SOME PROBLEMS AND SOLUTIONS:
As stated in the disclaimer, I was unable to fully encorporate the entire 10000 image dataset. At one point, I was able to incorporate about 4700 images in the training set and 1000 images into the testing set into my DNN. The results were about 21 on the MAE on the training set and 86 on the testing set. The DNN used the same model and instead used 50 epochs with 47 steps per epoch with a batch size of 100. This model was the most successful DNN model compared to the other DNN model.

In order to improve these models, I would first like to be able to incorporate the entire 10000 image set. For the DNN, I would like to use a 100/90 split between the steps per epoch and batch size. I have noticed that leaning too heavily into either steps per epoch or batch size result in wild MAE fluctuations (for example, one epoch I had 22 MAE suddenly jump to 9000 on the next epoch). Based on these observations, I noticed that increasing the steps per epoch seem to give the model greater stability in its training stage, so I decided to use a 100/90 split instead of a 90/100 split. I believe that the model was slightly overfit, so I would maybe try training the model for less epochs (around 30).

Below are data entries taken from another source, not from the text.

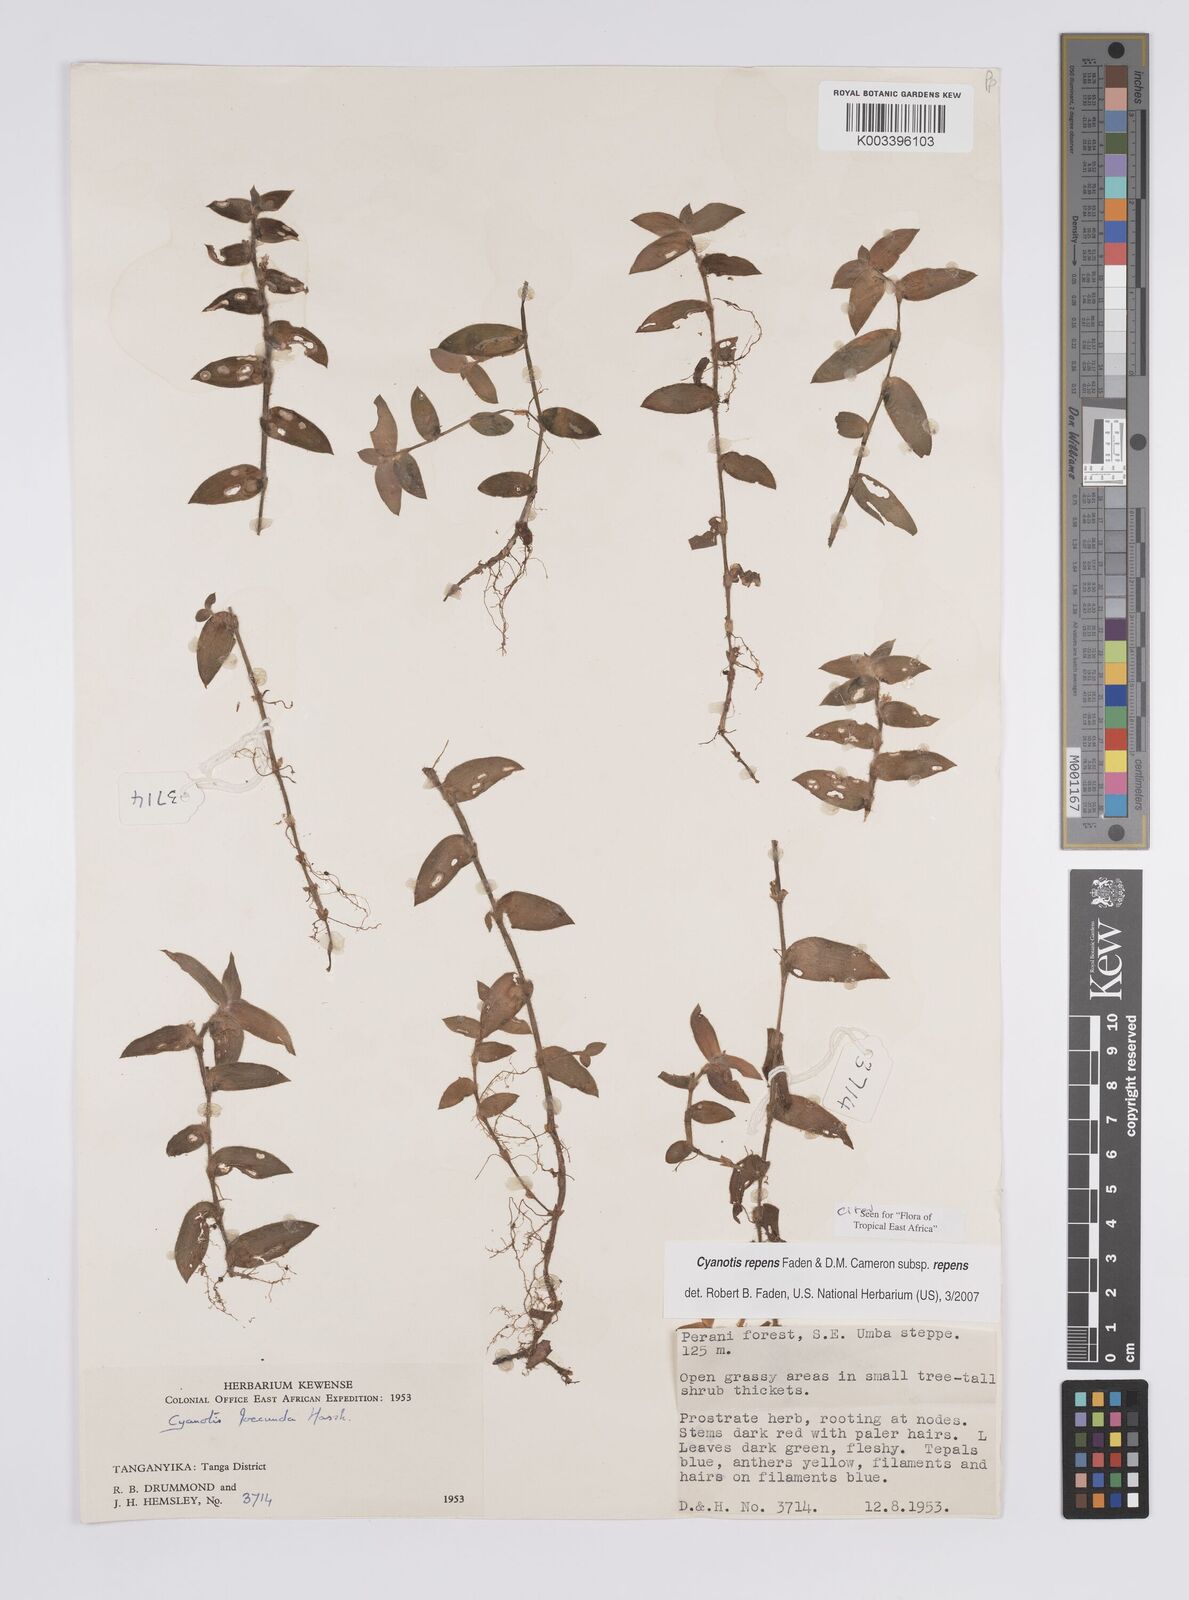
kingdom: Plantae
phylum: Tracheophyta
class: Liliopsida
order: Commelinales
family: Commelinaceae
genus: Cyanotis
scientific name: Cyanotis repens
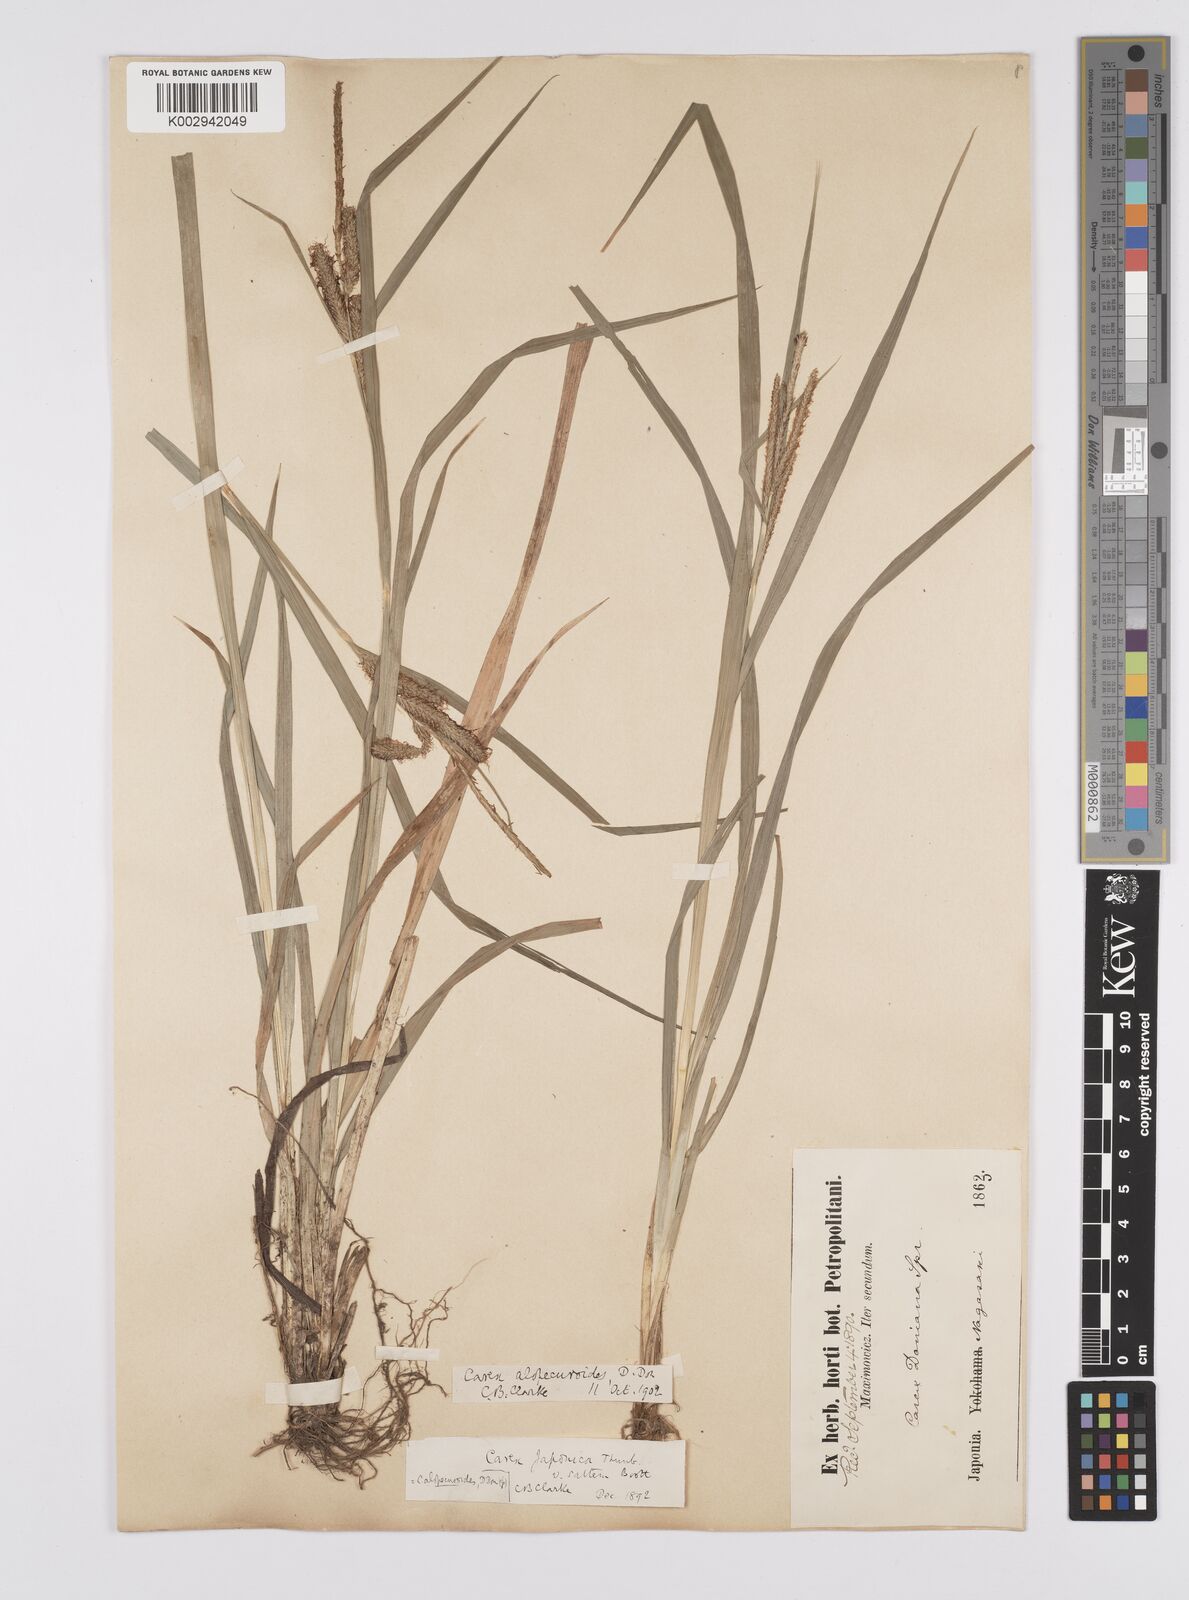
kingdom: Plantae
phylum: Tracheophyta
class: Liliopsida
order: Poales
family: Cyperaceae
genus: Carex
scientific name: Carex japonica
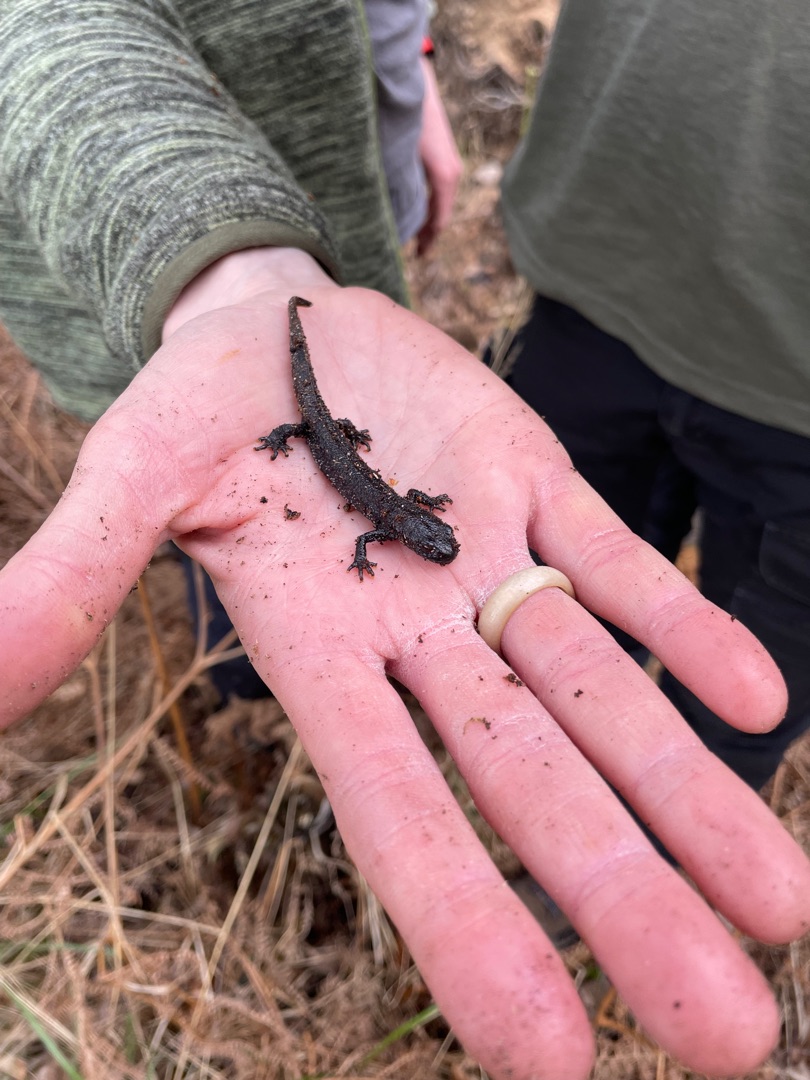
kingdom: Animalia
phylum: Chordata
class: Amphibia
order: Caudata
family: Salamandridae
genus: Triturus
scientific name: Triturus cristatus
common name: Stor vandsalamander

For the CNN, I would incorporate the same 100/90 split between the steps per epoch and batch size. Howver, I noticed surprisingly that the model was actually underfitting. However, it seems that the MAE has already been fluctuating about epoch 12 at around 11 MAE. I would maybe add one more Dense layer with 64 neurons. I believe that the model being underfit while having a fluctuating MAE that is an indication of overfitting could mean that the model is not strong enough to encapsulate all the features inherent in this data set. I would probably play around with the epochs to see if anything changes.